Threads' API Is Coming in June

3 hours 22 minutes ago
In 2005 Gabe Rivera was a compiler software engineer at Intel — before starting the tech-news aggregator Techmeme. And last year his Threads profile added the words "This is a little self-serving, but I want all social networks to be as open as possible." Friday Threads engineer Jesse Chen posted that it was Rivera's post when Threads launched asking for an API that "convinced us to go for it." And Techmeme just made its first post using the API, according to Chen. The Verge reports : Threads plans to release its API by the end of June after testing it with a limited set of partners, including Hootsuite, Sprinklr, Sprout Social, Social News Desk, and Techmeme. The API will let developers build third-party apps for Threads and allow sites to publish directly to the platform. More from TechCrunch: Engineer Jesse Chen posted that the company has been building the API for the past few months.

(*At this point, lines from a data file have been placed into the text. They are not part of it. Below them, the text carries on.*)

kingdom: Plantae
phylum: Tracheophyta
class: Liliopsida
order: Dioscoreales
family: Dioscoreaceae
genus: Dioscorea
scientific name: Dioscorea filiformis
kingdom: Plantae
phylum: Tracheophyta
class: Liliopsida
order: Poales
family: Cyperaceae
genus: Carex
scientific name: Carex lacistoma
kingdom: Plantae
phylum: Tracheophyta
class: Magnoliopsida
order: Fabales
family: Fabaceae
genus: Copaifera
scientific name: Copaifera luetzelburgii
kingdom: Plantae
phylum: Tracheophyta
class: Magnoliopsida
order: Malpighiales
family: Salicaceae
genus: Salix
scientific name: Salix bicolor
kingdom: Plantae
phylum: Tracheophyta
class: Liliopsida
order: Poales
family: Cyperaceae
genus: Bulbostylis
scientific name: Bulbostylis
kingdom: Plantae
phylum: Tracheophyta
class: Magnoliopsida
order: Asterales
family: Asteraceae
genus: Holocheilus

The API currently allows users to authenticate, publish threads and fetch the content they post through these tools. "Over the past few months, we've been building the Threads API to enable creators, developers, and brands to manage their Threads presence at scale and easily share fresh, new ideas with their communities from their favorite third-party applications," he said... The engineer added that Threads is looking to add more capabilities to APIs for moderation and insights gathering.